__WORK REQUEST__
With the pictures left out, reproduce exactly the lines running from the line with "FMT 1 2/24/79" to the last line of the material below.

__DATA EXCERPTS__
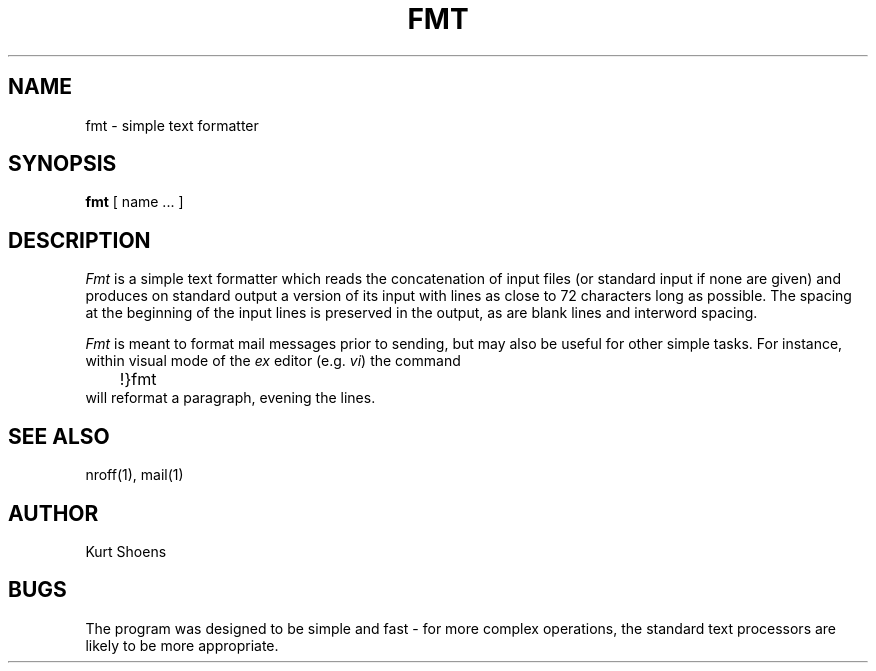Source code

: .\" Copyright (c) 1980 Regents of the University of California.
.\" All rights reserved.  The Berkeley software License Agreement
.\" specifies the terms and conditions for redistribution.
.\"
.\"	@(#)fmt.1	4.1 (Berkeley) %G%
.\"
.TH FMT 1 2/24/79
.UC
.SH NAME
fmt \- simple text formatter
.SH SYNOPSIS
.B fmt
[
name ...
]
.SH DESCRIPTION
.I Fmt
is a simple text formatter which reads the concatenation of input
files (or standard input if none are given) and produces on
standard output a version of its input with lines as close to
72 characters long as possible.  The spacing at the beginning
of the input lines is preserved in the output, as are blank lines
and interword spacing.
.PP
.I Fmt
is meant to format mail messages prior to sending, but may also be useful
for other simple tasks.
For instance,
within visual mode of the
.I ex
editor (e.g.
.IR vi )
the command
.br
	!}fmt
.br
will reformat a paragraph,
evening the lines.
.SH "SEE ALSO"
nroff(1), mail(1)
.SH AUTHOR
Kurt Shoens
.SH BUGS
The program was designed to be simple and fast \- for more complex
operations, the standard text processors are likely to be more appropriate.
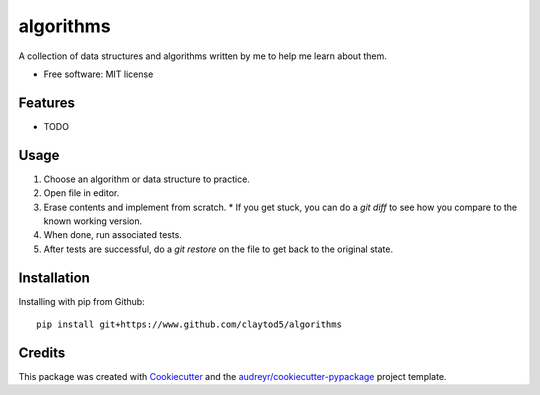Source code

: ==========
algorithms
==========

A collection of data structures and algorithms written by me to help me learn about them.


* Free software: MIT license


Features
--------

* TODO

Usage
-----

1. Choose an algorithm or data structure to practice.
2. Open file in editor.
3. Erase contents and implement from scratch.
   * If you get stuck, you can do a `git diff` to see how you compare to the known working version.
4. When done, run associated tests.
5. After tests are successful, do a `git restore` on the file to get back to the original state.

Installation
------------

Installing with pip from Github::

        pip install git+https://www.github.com/claytod5/algorithms

Credits
-------

This package was created with Cookiecutter_ and the `audreyr/cookiecutter-pypackage`_ project template.

.. _Cookiecutter: https://github.com/audreyr/cookiecutter
.. _`audreyr/cookiecutter-pypackage`: https://github.com/audreyr/cookiecutter-pypackage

__ANSWER BOX__
.TH FMT 1 2/24/79
.UC
.SH NAME
fmt \- simple text formatter
.SH SYNOPSIS
.B fmt
[
name ...
]
.SH DESCRIPTION
.I Fmt
is a simple text formatter which reads the concatenation of input
files (or standard input if none are given) and produces on
standard output a version of its input with lines as close to
72 characters long as possible.  The spacing at the beginning
of the input lines is preserved in the output, as are blank lines
and interword spacing.
.PP
.I Fmt
is meant to format mail messages prior to sending, but may also be useful
for other simple tasks.
For instance,
within visual mode of the
.I ex
editor (e.g.
.IR vi )
the command
.br
	!}fmt
.br
will reformat a paragraph,
evening the lines.
.SH "SEE ALSO"
nroff(1), mail(1)
.SH AUTHOR
Kurt Shoens
.SH BUGS
The program was designed to be simple and fast \- for more complex
operations, the standard text processors are likely to be more appropriate.
Source code

: ==========
algorithms
==========

A collection of data structures and algorithms written by me to help me learn about them.


* Free software: MIT license


Features
--------

* TODO

Usage
-----

1. Choose an algorithm or data structure to practice.
2. Open file in editor.
3. Erase contents and implement from scratch.
   * If you get stuck, you can do a `git diff` to see how you compare to the known working version.
4. When done, run associated tests.
5. After tests are successful, do a `git restore` on the file to get back to the original state.

Installation
------------

Installing with pip from Github::

        pip install git+https://www.github.com/claytod5/algorithms

Credits
-------

This package was created with Cookiecutter_ and the `audreyr/cookiecutter-pypackage`_ project template.

.. _Cookiecutter: https://github.com/audreyr/cookiecutter
.. _`audreyr/cookiecutter-pypackage`: https://github.com/audreyr/cookiecutter-pypackage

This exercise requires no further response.